Friday 20 January 2012

Effect of varying separation in BMRs on the strength of Solar Cycle

The separation between the spots in a BMR has a significant effect on the strength of the Solar cycle.
R is the radius of individual sunspots, and 2 sunspots in a BMR are identical, except that they have magnetic field of opposite polarity. All the distances are between centers of sunspots.
1 unit distance=1000km
snomax=200
tilt=lat/2 with sd=19 degrees
Bmax as per Jiang et al.
Initial polar field= 3.5G, since this value gives stable(equal) oscillations for no change in parameters.

1. Separation= 2R-10


The magnetic field oscillates between +0.84 G and -2.55 G.
Difference= 3.39 G


2. Separation= 2R-5


The magnetic field oscillates between +1.6 G and -2.54 G.
Difference= 4.14 G

3. Separation=2R


The magnetic field oscillates between +2.65 G and -2.55 G.
Difference= 5.20 G

4. Separation= 2R+10


The magnetic field oscillates between +4.011 G and -2.50 G.
Difference= 6.51 G

5. Separation= 2R+20


The magnetic field oscillates between +5.56 G and -2.47 G.
Difference= 8.03 G

6. Separation= 2R+30


The magnetic field oscillates between +6.85 G and -2.45 G.
Difference= 9.30 G


Internal flux cancellation depends on the separation between the 2 spots in a BMR. The greater the separation, less is the cancellation, and more flux is transported towards the poles. Clearly affecting the strength of the cycle.

For every value of separation, there will be a different value of initial polar field, for which we will obtain an oscillation with same magnitude on either side of zero. But the difference between the peaks will stay the same, as previous simulations suggest.

Sunday 8 January 2012

Modified Separation

All the previous simulations were for  a larger separation between 2 sunspots in a BMR, so that maximum flux is differentially transported.

But now, to study the effect of varying the no. of sunspots per cycle, we need to fix the separation at some value.
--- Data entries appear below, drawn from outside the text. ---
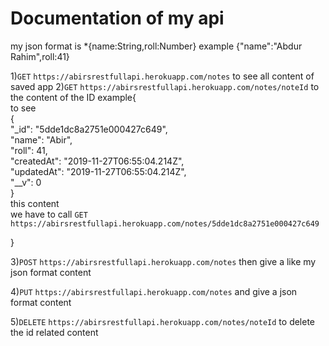 # Documentation of my api
my json format is
*{name:String,roll:Number} example {"name":"Abdur Rahim",roll:41}

1)`GET` `https://abirsrestfullapi.herokuapp.com/notes` to see all content of saved app
2)`GET` `https://abirsrestfullapi.herokuapp.com/notes/noteId` to the content of the ID
example{<br>
  to see <br>
          {<br>
            "_id": "5dde1dc8a2751e000427c649",<br>
            "name": "Abir",<br>
            "roll": 41,<br>
            "createdAt": "2019-11-27T06:55:04.214Z",<br>
            "updatedAt": "2019-11-27T06:55:04.214Z",<br>
            "__v": 0<br>
        }<br>
        this content<br>
        we have to call `GET`  `https://abirsrestfullapi.herokuapp.com/notes/5dde1dc8a2751e000427c649`

}

3)`POST` `https://abirsrestfullapi.herokuapp.com/notes` then give a like my json format content

4)`PUT` `https://abirsrestfullapi.herokuapp.com/notes` and give a json format content

5)`DELETE` `https://abirsrestfullapi.herokuapp.com/notes/noteId` to delete the id related content
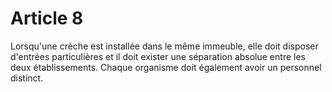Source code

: # Article 8

Lorsqu'une crèche est installée dans le même immeuble, elle doit disposer d'entrées particulières et il doit exister une séparation absolue entre les deux établissements. Chaque organisme doit également avoir un personnel distinct.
For the next post, that will cover the variation of peak magnetic field with respect to variation in no. of errupting BMRs in a cycle, the separation will be fixed such that, the 2 sunspots in a BMR grace each other's boundaries. i.e. separation between their centres is twice their radius. For such a separation, stabilised oscillation is obtained for:
Initial field=3G
The field oscillates between +2.20 and -2.21G
Difference=4.41G

Note: This post should have been before the one below.
The post showing the effect of varying sunspot nos. is below.

Running the code with different number of BMRs per cycle


The code was run with different values of input BMRs per cycle, and the initial field was varied for each run to get a stable oscillation. The results are:

1. No. of BMRs per cycle = 7028,  with a peak of 200 BMRs@5.5 yrs.


Initial field = 3.5G
The field oscillates between +2.65G and -2.55G
Difference=5.20G

2. No. of BMRs per cycle = 10722, with a peak of 300 BMRs@5.5 yrs.

Initial field = 5G
The field oscillates between +3.81G and -3.64G
Difference=7.45G

3. No. of BMRs per cycle = 14412, with a peak of 400 BMRs@5.5 yrs.
Initial field = 7G
The field oscillates between +5.31 and -5.10
Difference= 10.41G

4. No. of BMRs per cycle = 18082, with a peak of 500 BMRs@5.5 yrs.
Initial field = 10G
The field oscillates between +6.58 and -7.25
Difference=15.85G

5. No. of BMRs per cycle = 21768, with a peak of 600 BMRs@5.5yrs.




Initial field = 12G
The field oscillates between +8.66 and -8.66G
Difference=17.32G


6. No. of BMRs per cycle = 25442, with a peak of 700 BMRs@5.5yrs.
Initial field = 13.5G
The field oscillates between +10.14 and -9.75G
Difference=19.89G


Ideally, the Sun's peak magnetic field near the poles has a magnitude of about 10G. So, keeping the separation between 2 spots in a BMR to be minimum, so that they just grace each other, we obtain a field of about 10 G in the last case.